Capture écran du site Facebook © DRComme certains ministres Français, Facebook aurait bien besoin d'un médiateur. En urgence. Face à la colère de dizaines milliers d'internautes, le réseau social le plus populaire de la planète vient en effet de revenir en toute hâte sur une modification de ses conditions d'utilisation. Sous la pression, Facebook a publié mercredi un message annulant purement et simplement cette évolution "le temps de répondre aux questions posées par les utilisateurs". Aux Etats-Unis, l'affaire fait grand bruit et la Une des sites web des grands médias comme CNN.com.

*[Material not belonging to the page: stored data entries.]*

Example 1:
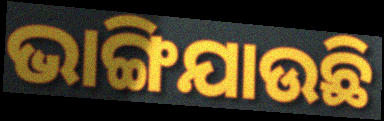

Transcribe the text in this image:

ଭାଙ୍ଗିଯାଉଛି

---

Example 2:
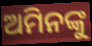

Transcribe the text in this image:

ଅମିନଙ୍କୁ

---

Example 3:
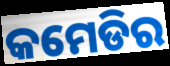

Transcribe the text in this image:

କମେଡିର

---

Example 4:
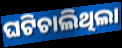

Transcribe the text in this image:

ଘଟିଚାଲିଥିଲା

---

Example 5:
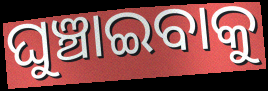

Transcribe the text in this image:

ଘୁଞ୍ଚାଇବାକୁ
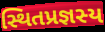
સ્થિતપ્રજ્ઞસ્ય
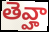
తెవ్హా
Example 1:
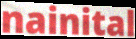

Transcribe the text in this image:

nainital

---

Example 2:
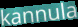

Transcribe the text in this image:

kannula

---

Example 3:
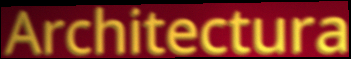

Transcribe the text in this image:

Architectura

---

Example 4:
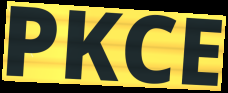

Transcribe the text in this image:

PKCE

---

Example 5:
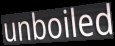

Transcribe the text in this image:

unboiled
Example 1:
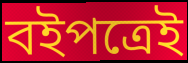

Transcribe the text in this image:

বইপত্রেই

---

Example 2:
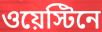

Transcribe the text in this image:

ওয়েস্টিনে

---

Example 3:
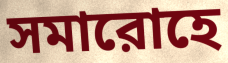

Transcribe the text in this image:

সমারোহে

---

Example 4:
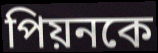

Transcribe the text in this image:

পিয়নকে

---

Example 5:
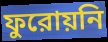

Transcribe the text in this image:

ফুরোয়নি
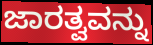
ಜಾರತ್ವವನ್ನು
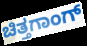
ಚಿತ್ತಗಾಂಗ್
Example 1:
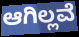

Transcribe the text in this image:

ಆಗಿಲ್ಲವೆ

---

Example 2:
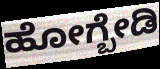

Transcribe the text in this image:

ಹೋಗ್ಬೇಡಿ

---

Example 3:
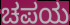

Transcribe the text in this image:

ಚಪಯ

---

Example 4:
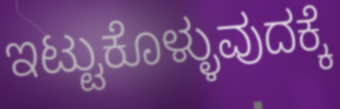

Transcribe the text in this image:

ಇಟ್ಟುಕೊಳ್ಳುವುದಕ್ಕೆ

Une fronde s'était rapidement constituée après que de nouvelles conditions d'utilisation spécifiées sur le site au début du mois attribuaient à Facebook "une licence perpétuelle et mondiale" sur tous les contenus (textes, photos, vidéos...) publiés par les utilisateurs sur le site de socialisation. Elle concernait, notamment les "Wall" de chacun, des espaces personnalisés qui permettent aux 150 millions d'adeptes du site de communiquer avec leurs amis, de partager des commentaires, des images....

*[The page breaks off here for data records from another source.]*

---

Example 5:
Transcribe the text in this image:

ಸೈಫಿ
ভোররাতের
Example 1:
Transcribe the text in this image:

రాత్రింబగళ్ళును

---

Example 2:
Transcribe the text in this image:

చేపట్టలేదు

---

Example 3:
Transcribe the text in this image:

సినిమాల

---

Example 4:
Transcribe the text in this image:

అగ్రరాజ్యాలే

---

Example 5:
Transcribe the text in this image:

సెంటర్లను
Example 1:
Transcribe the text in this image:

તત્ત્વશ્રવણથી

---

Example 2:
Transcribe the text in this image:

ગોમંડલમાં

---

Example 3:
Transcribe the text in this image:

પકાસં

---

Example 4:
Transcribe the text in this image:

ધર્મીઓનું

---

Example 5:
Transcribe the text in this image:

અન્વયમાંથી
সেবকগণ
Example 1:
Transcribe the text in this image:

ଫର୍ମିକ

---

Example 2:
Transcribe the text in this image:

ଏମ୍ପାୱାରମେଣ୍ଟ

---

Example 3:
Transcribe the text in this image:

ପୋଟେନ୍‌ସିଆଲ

"Pas partager vos informations..."
Dans un premier temps, Facebook avait tenté de rassurer ses utilisateurs. "Nous ne voudrions par partager vos informations d'une façon qui ne vous conviendrait pas", avait assuré le fondateur de Facebook, Mark Zuckerberg, sur le blog du groupe. Selon lui, ces modifications récentes des termes d'utilisation étaient nécessaires pour être en phase avec la façon dont les gens échangent photos et messages sur le site. Ainsi, si un utilisateur se désabonne, ses documents et messages disparaîtront de sa page, mais pas ceux qu'il aura envoyés à ses connaissances, a expliqué Mark Zuckerberg.

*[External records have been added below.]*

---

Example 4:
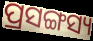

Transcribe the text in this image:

ପ୍ରସଙ୍ଗସ୍ୟ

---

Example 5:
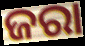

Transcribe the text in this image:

ଜରା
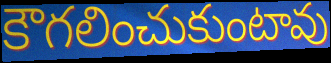
కౌగలించుకుంటావు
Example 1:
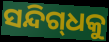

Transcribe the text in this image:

ସନ୍ଦିଗ୍‌ଧକୁ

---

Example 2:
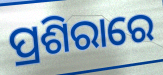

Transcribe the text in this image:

ପ୍ରଶିରାରେ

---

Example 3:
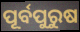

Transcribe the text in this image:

ପୂର୍ବପୁରୁଷ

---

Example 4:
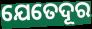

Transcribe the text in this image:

ଯେତେଦୂର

Selon les nouvelles conditions d'utilisation, Facebook avait en effet désormais le droit d'utiliser librement tous les contenus diffusés sur le site, même si une personne efface un document ou ferme son compte. "Cela ne veut pas dire que Facebook peut faire une mini-série sur votre vie ou écrire un livre sur vous", explique Jules Polonetsky, expert en vie privée et directeur du forum Future of Privacy. "C'est du langage courant pour les sites internet parce que leur avocat leur dit qu'ils doivent se couvrir". Selon lui, ces dispositions permettaient à Facebook d'innover sans être confronté sans cesse à des obstacles juridiques.
Dans le même temps, le site de socialisation devait continuer à laisser ses utilisateurs décider de qui a accès à leur profil, et donc au contenu diffusé. "Toute restriction imposée par un usager sur la diffusion d'un contenu est respectée par Facebook", avait ainsi assuré le groupe. "Nous ne revendiquons pas et n'avons jamais revendiqué la propriété des matériaux téléchargés par les usagers". Cela n'a pas suffi et Facebook va devoir rester vigilant sur le sujet de la protection de la vie privée de ses membres. Le G29, qui regroupe la Cnil (Commission nationale informatique et libertés) et ses homologues européennes prépare pour avril une série de recommandations à leur intention.